J’ai dû me borner à indiquer quelques-unes de ces questions ; j’ai dû même en passer tout à fait sous silence un certain nombre d’autres où il faudrait un physiologiste pour aller plus avant et pour discuter les faits, les expériences et les raisonnements. Je m’arrêterai davantage à une dernière question qui touche plus spécialement au domaine de la psychologie et de la philosophie. Il s’agit en effet de savoir quelle est l’essence de l’âme.

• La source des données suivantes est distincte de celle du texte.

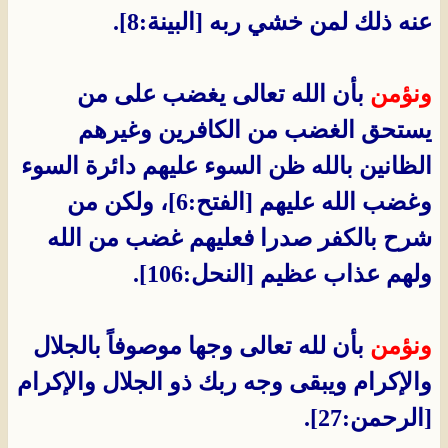
عنه ذلك لمن خشي ربه [البينة:8].
ونؤمن
بأن الله تعالى يغضب على من
يستحق الغضب من الكافرين وغيرهم
الظانين بالله ظن السوء عليهم دائرة السوء
وغضب الله عليهم [الفتح:6]، ولكن من
شرح بالكفر صدرا فعليهم غضب من الله
ولهم عذاب عظيم [النحل:106].
ونؤمن
بأن لله تعالى وجها موصوفاً بالجلال
والإكرام ويبقى وجه ربك ذو الجلال والإكرام
[الرحمن:27].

Après avoir défendu en diverses rencontres, dans ce même ouvrage, comme nous avons eu soin de le faire remarquer, la notion de force vitale contre tout ce qui lui semblait la diminuer, l’obscurcir, la changer en abstraction, soit dans les doctrines de Stahl, soit dans celles de Claude Bernard, M. Chauffard, en passant d’un chapitre à l’autre, change tout à coup, à notre grand étonnement, de doctrine et de langage. Dans notre première édition du Principe vital et de l’Âme pensante, comme dans la seconde, nous avions dit avec les plus grands philosophes spiritualistes anciens et modernes, avec Platon, Aristote, Leibniz, Maine de Biran, que l’âme est une force, que comme toute force elle a pour manifestation l’effort et le mouvement ; nous n’avions pas hésité à faire de l’énergie motrice non pas une simple faculté, comme quelques psychologues, mais l’essence même de l’âme. Cette définition, qui seule s’applique à toutes les âmes de la nature, qui seule nous semblait permettre d’unir dans l’âme humaine la pensée et la vie, n’éveillait alors aucun scrupule dans l’esprit de M. Chauffard ; non-seulement il ne la critiquait pas, mais il l’approuvait. On dira peut-être que, dans un intervalle de plusieurs années, il a bien pu changer de sentiment et apercevoir des inconvénients, des erreurs graves, là même où d’abord il n’avait rien vu de pareil. Mais au moins aurait-il dû éviter de se mettre en désaccord avec lui-même dans les divers articles du chapitre d’un même ouvrage. Quel est donc ce monstre que tout à coup il a cru découvrir, là où d’abord il n’avait rien vu que d’innocent et même de favorable à ses propres doctrines ?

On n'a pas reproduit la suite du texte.